PROBLEMS TO WORK ON -
a) Please rewrite the stretch of the passage on inductive filtering from "In recent years, inductive" through "on transformers [19].", putting "electromagnetic equilibrium" in place of "electromagnetic balance".
b) For each statement below, tell whether the passage on inductive filtering agrees with it, answering yes or no and quoting the words that decide it.
(i) The inductive filter lets harmonic currents circulate freely through the converter transformer.
(ii) The inductive filter relies on a zero-value impedance winding design.
(iii) The inductive filter keeps harmonics from flowing through the transformer winding connected to distribution systems.
c) Continue the passage on inductive filtering from the point where it stops.

EXCERPT TO READ -

──────────

In recent years, inductive filtering technology, a remedy for harmonic currents and reactive power compensation, has been developed to further curb the “unrestricted” components in converter transformers [12,13]. The inductive filter can restrict the “free” circulation of harmonic currents and reactive power, thus reducing their adverse effects on the converter transformer [14,15,16]. Through a zero-value impedance winding design and connection of a fully tuned filtering device, the inductive filter can achieve the electromagnetic balance between the load and filter winding [17,18]. Overall, the inductive filter can inhibit harmonics and prevent them from flowing through the transformer’s winding connected to distribution systems. It can thus reduce the harmonics’ adverse impact on transformers [19].

──────────

GIVEN MATERIAL -
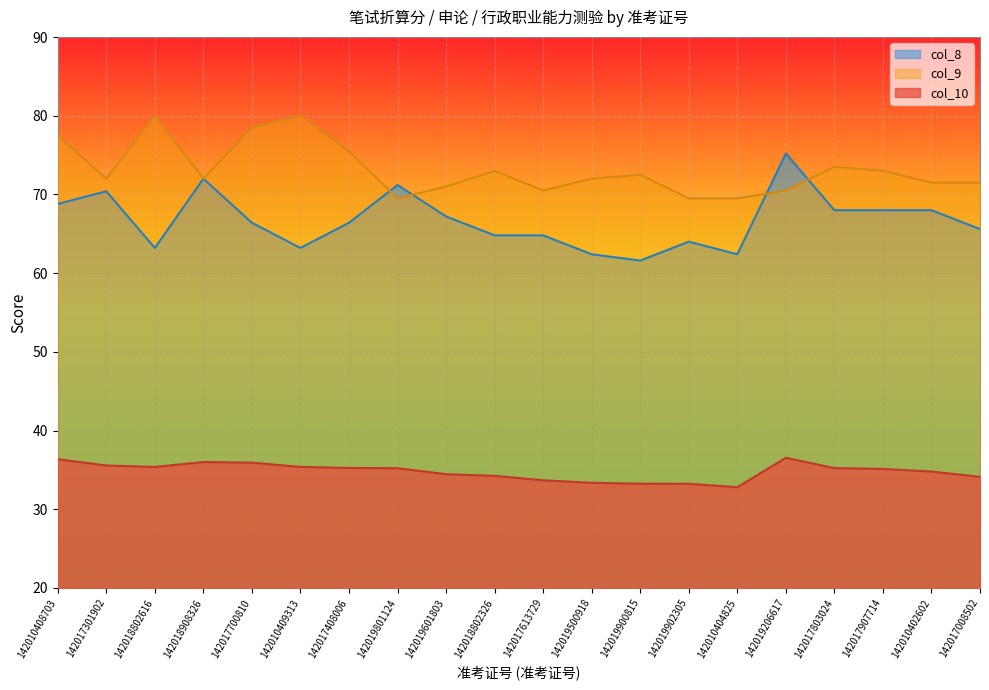

Is it true that col_8 equals 68.0 at 142017803024?

True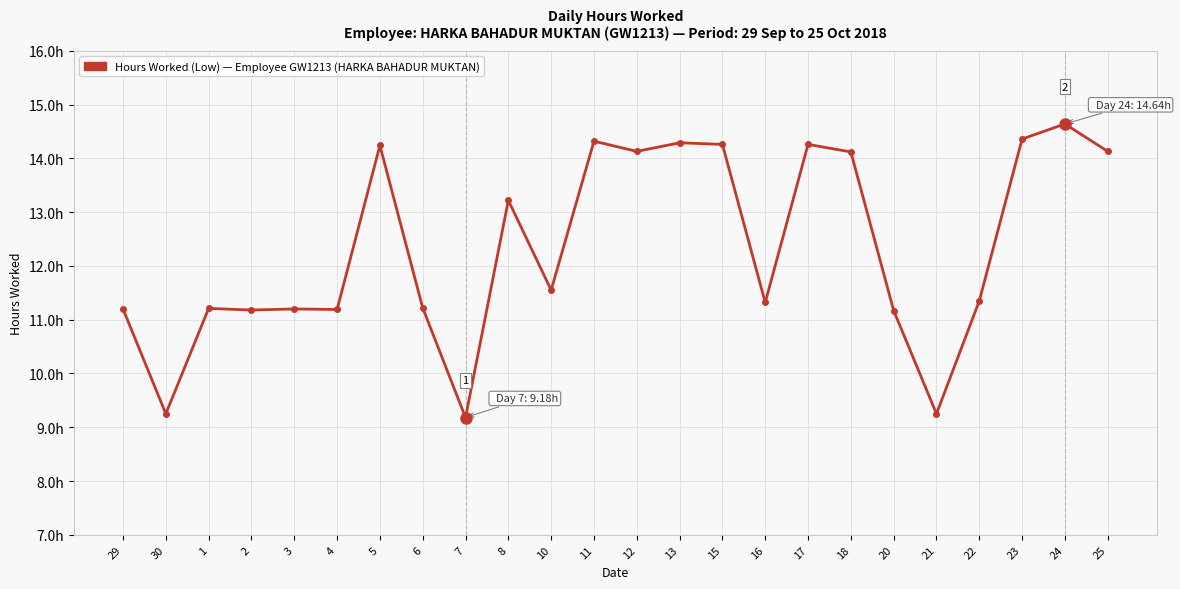

Is this an area chart (filled region under the line)?

No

──────────

PER-TASK OUTPUTS -
a)
In recent years, inductive filtering technology, a remedy for harmonic currents and reactive power compensation, has been developed to further curb the “unrestricted” components in converter transformers [12,13]. The inductive filter can restrict the “free” circulation of harmonic currents and reactive power, thus reducing their adverse effects on the converter transformer [14,15,16]. Through a zero-value impedance winding design and connection of a fully tuned filtering device, the inductive filter can achieve the electromagnetic equilibrium between the load and filter winding [17,18]. Overall, the inductive filter can inhibit harmonics and prevent them from flowing through the transformer’s winding connected to distribution systems. It can thus reduce the harmonics’ adverse impact on transformers [19].

b)
(i) No: "The inductive filter can restrict the “free” circulation of harmonic currents and reactive power"
(ii) Yes: "Through a zero-value impedance winding design and connection of a fully tuned filtering device"
(iii) Yes: "prevent them from flowing through the transformer’s winding connected to distribution systems"

c)
In practice, the fully tuned filtering branch in inductive filtering methods is usually composed of passive filtering devices. Although these passive filtering branches do not require tuning, they often fail to achieve full resonance due to design errors, aging of materials, and other factors. Limited by the manufacturing process, even if the filtering branch is perfectly tuned, the equivalent impedance of the filtering branch is present in the form of non-zero resistance [20]. Furthermore, passive filter-based inductive filtering methods can only filter out the specified secondary harmonics of the corresponding filtering branch. The design of this filtering system is usually achieved by harmonic analysis of specific nonlinear loads. If the load changes frequently or the harmonic characteristics of the loads are unknown, the filtering system’s performance will deteriorate.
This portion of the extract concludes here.